Intergenerational conflict and violence was a critical concern for all participants. They identified a range of reasons, some specific to the community and others associated with refugee migration in general. These included the shock of forced migration, long periods of being displaced or in refugee camps, and the demands of resettlement, including social isolation, housing, employment, scarce economic resources, and language and skill development. The impact of these realities on refugee families and their functioning is well documented (Ager and Strang 2008; Colic- Peisker and Tilbury 2003; Makwarimba et al. 2013; Milner and Khawaja 2010; Run 2012) and is not explored further here. Instead, this section considers a less explored, yet important source of conflict among South
Sudanese Australian families—that is, the differential acculturation of parents and children and its impact on family dynamics in the context of social, cultural, legal, and economic structures of Australia.

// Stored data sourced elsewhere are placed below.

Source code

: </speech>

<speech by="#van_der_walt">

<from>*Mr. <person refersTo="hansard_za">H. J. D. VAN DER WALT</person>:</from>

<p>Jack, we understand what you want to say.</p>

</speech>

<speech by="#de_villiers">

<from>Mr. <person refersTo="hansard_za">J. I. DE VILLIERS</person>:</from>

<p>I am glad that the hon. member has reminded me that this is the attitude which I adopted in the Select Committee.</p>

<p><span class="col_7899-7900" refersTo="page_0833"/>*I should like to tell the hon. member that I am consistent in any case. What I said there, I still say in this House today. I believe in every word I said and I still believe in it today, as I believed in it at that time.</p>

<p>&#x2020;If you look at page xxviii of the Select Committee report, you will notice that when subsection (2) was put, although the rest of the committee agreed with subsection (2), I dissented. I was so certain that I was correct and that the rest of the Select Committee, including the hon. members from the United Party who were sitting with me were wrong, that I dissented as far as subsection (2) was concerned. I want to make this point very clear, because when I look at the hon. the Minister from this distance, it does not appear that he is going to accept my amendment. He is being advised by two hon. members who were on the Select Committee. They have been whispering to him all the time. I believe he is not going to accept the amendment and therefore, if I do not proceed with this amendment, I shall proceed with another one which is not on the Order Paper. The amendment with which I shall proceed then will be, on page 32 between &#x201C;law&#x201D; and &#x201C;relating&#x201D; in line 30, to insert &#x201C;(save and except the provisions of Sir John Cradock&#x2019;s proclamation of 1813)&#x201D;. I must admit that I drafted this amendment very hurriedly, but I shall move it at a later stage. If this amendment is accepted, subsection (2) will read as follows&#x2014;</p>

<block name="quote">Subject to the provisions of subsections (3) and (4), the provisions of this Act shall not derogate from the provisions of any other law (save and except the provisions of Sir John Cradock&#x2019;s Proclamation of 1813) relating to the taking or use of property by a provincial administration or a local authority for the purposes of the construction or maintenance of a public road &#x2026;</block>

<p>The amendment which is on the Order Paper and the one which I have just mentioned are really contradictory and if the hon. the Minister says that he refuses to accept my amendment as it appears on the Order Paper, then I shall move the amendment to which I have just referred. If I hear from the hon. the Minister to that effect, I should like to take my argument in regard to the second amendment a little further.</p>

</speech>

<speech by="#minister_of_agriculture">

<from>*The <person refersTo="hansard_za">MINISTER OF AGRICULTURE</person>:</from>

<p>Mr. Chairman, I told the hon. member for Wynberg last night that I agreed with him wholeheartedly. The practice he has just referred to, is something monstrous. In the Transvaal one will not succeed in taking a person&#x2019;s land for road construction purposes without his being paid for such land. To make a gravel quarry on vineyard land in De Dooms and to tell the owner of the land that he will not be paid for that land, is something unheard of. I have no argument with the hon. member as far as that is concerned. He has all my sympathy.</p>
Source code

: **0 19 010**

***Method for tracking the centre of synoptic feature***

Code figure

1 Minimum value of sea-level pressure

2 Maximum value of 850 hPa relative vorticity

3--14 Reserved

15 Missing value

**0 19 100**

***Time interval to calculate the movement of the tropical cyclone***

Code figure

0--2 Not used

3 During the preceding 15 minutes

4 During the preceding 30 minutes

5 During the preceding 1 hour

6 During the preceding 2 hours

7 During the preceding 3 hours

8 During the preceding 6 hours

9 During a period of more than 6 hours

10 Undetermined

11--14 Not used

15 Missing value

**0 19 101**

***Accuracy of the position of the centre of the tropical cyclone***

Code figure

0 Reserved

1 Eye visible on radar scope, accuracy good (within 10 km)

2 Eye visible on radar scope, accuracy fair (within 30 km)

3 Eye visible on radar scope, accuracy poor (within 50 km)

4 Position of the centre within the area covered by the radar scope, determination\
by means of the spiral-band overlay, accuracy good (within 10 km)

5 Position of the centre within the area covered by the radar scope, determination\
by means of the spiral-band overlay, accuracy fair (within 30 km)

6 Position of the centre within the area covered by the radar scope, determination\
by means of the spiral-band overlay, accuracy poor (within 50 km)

The foremost issue raised by all participants in relation to intergenerational family conflict is the cultural norms and values of their new country. Participants, however, were divided on the underlying reasons and mechanisms leading to conflict. Parents thought that the cultural values of Australia, particularly the greater sense of freedom afforded to youth, were undermining the existing structures and balance in their families. They believed that “youth have too much freedom in Australia.” In contrast, community leaders, youth workers, and younger participants thought that the issue was not freedom per se but the more nuanced issues related to how quickly parents and their children acculturated—a differential that shifted power dynamics within families and threatened parental power. Subsequently, parents struggled to find legally approved, yet culturally meaningful, parenting practices to maintain their parental authority and mentoring roles.